Even the workers wasn't making money. Four dollars a day wasn't much money. This kind of work had always paid around twenty dollars a day. But being as it was depression times, they were making the best of it. And whatever they could get you to work for, you did.
We moved to Kilgore on the Sabine River. They had a big circus tent there, and that's where we stayed. They had a cook shack and a cook outside. And that's where we got what food we got. He'd fix us a little lunch to carry with us in the daytime, you know. We had a couple of sandwiches out of old stale ham or shoulder meat, hog, all with a lot of seasoning and it, you know, really was stale meat. It wasn't fit for a dog to eat. Today they'd make them throw it out.
Anyway, I was glad to get four dollars a day. I wouldn't make anything in Dallas. So I was glad to get four dollars at the time.
By the way, we had men come down the line, and they were barefooted.
They begged the boss to put them to work for a dollar a day. And I asked, "Charlie, how come you don't hire these men? You can get them for a dollar a day down here." He says, “They got no shoes. They can't work any further than they can walk. “We got to go miles with this line. See, we're trying to lay as much as five miles of line a day."

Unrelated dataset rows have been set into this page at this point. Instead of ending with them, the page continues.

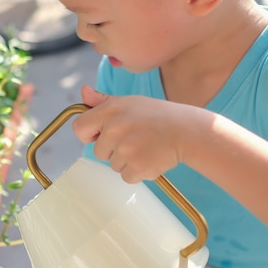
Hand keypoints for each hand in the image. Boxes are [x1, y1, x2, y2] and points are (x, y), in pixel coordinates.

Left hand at [73, 85, 203, 182]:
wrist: (188, 131)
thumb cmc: (156, 116)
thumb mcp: (129, 103)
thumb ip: (102, 101)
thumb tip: (83, 91)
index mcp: (110, 110)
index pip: (79, 128)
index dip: (88, 134)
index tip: (101, 135)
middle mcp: (115, 127)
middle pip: (98, 151)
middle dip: (113, 150)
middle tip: (135, 139)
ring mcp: (125, 148)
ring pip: (113, 165)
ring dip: (127, 161)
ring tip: (145, 146)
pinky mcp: (137, 165)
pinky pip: (127, 176)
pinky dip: (138, 172)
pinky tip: (151, 157)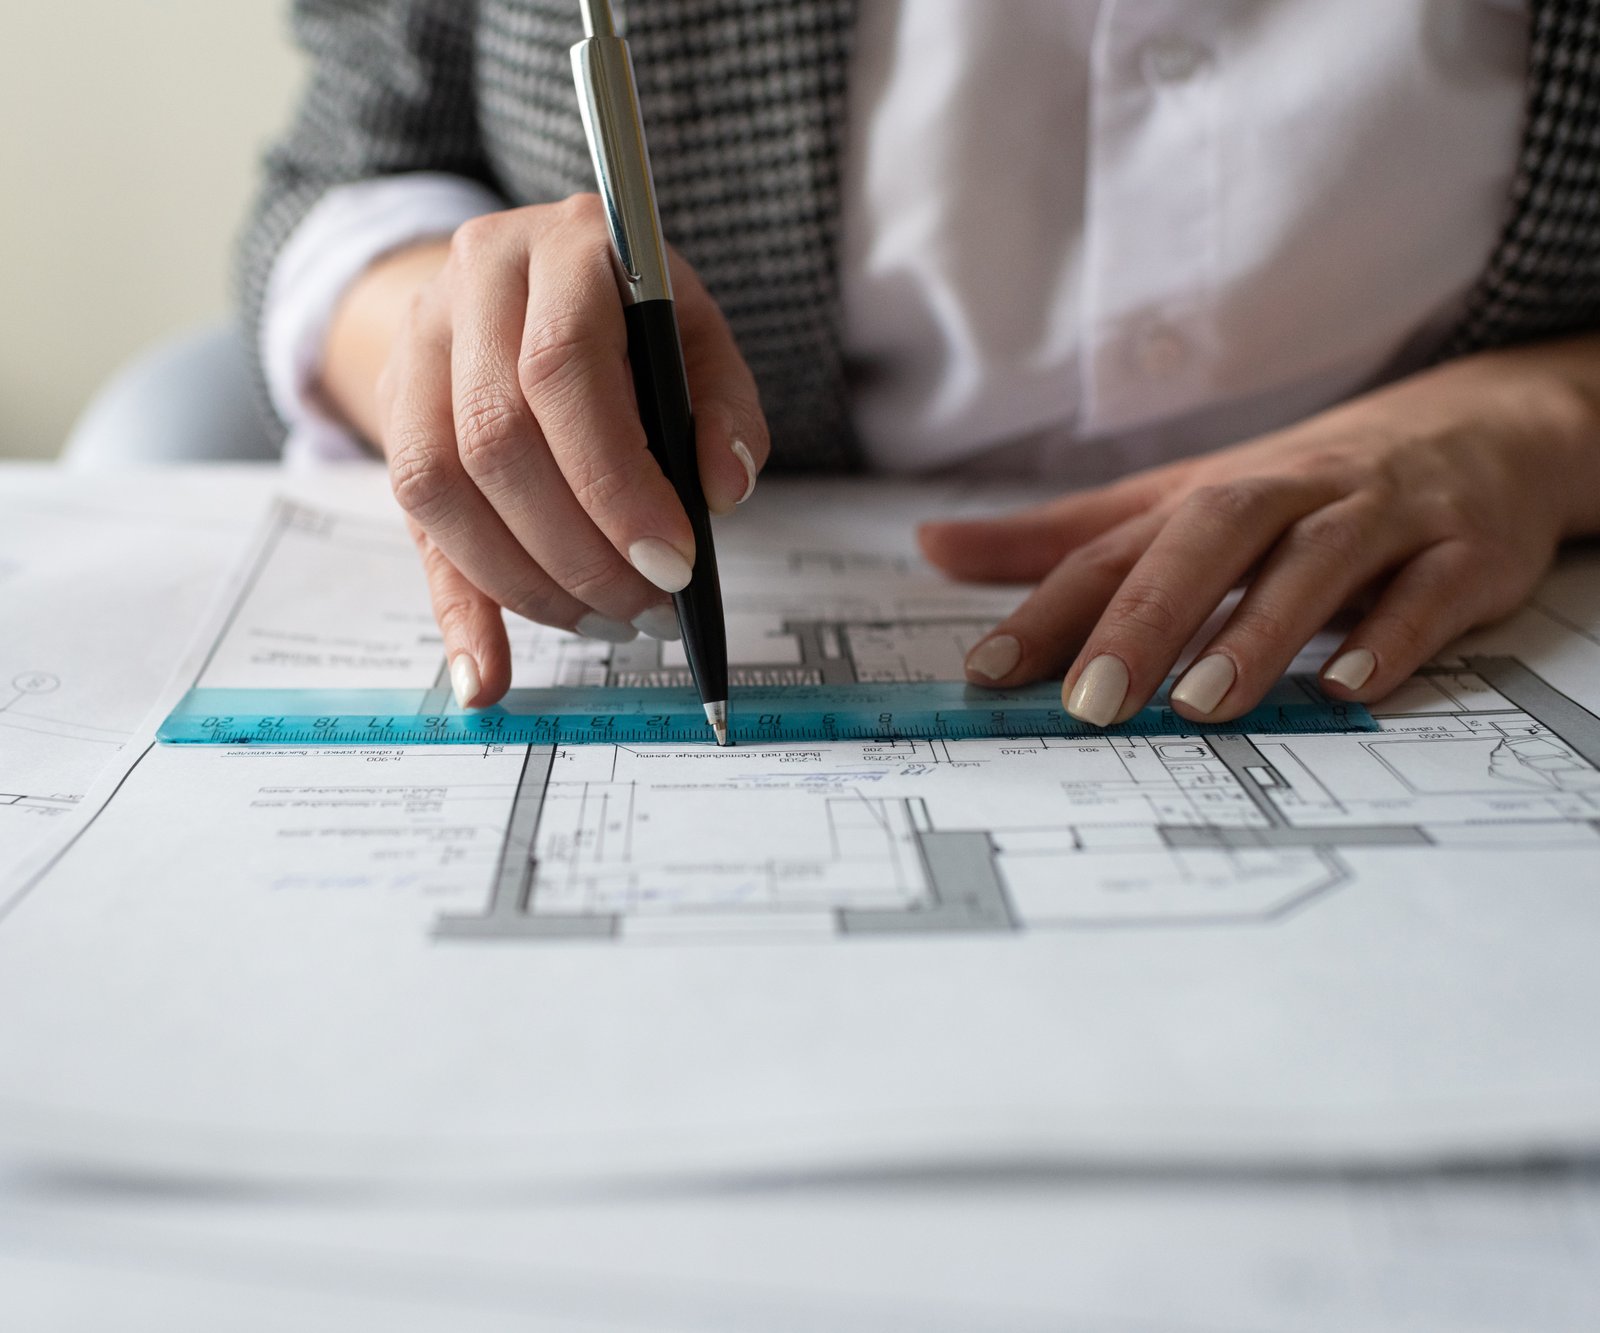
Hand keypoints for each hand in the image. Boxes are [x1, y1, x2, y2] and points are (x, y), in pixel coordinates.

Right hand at [321, 196, 767, 706]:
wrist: (526, 278)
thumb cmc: (630, 314)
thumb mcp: (694, 335)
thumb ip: (723, 405)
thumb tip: (723, 491)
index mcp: (562, 247)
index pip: (562, 371)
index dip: (614, 482)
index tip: (672, 565)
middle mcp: (471, 283)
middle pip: (494, 438)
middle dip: (577, 547)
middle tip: (645, 608)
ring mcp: (417, 348)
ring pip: (438, 486)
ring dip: (524, 581)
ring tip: (603, 622)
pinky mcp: (394, 413)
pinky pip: (413, 527)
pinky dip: (458, 611)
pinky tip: (490, 676)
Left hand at [919, 338, 1599, 724]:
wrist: (1482, 429)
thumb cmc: (1300, 487)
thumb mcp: (1176, 502)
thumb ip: (1063, 539)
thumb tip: (933, 545)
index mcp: (1208, 495)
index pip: (1114, 548)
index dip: (1046, 607)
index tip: (988, 672)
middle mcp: (1287, 497)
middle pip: (1208, 538)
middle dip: (1145, 617)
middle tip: (1091, 702)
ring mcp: (1378, 521)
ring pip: (1315, 564)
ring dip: (1256, 633)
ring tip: (1199, 704)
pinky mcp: (1462, 554)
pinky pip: (1428, 593)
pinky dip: (1390, 639)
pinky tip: (1346, 688)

That's how hard times was in Texas then. These are just poor farm families, and these men, literally, you wouldn't think there would be people down there then that didn't even wear shoes, didn't have any shoes to wear, I guess. That's how hard times were there.
Hard times, indeed!
When asked about some of the dancehalls that are always prominent in the stories about Kilgore and the Boom Times, Mr. Fewell laughed,
“We were tired and wore out. We didn't feel like going downtown to any of the things. And heck, we had no money. It was about five or six weeks before we ever got a payday to start with.
We did have one fellow that was a bootlegger, followed the line, and had a wife and two children with him, and he made home brew. And when we got a payday and got a little money, well, he'd sell the boy’s some home brew."
And then he smiled and said,
“I knew Bonnie Parker. I never knew Clyde Barrow, but I did know Bonnie Parker. She worked in a little cafe downtown. down close to the courthouse Bonnie was a well— just a regular little blonde -headed girl raised out in West Dallas and a hard part of town where poverty was a way of life out there. I know her mother was a was a widow lady and she had Bonnie and a sister and one son. I knew the son through a friend of mine that was a plumber, worked here in town. The plumber dated Bonnie for a while before Clyde ever come into the picture.”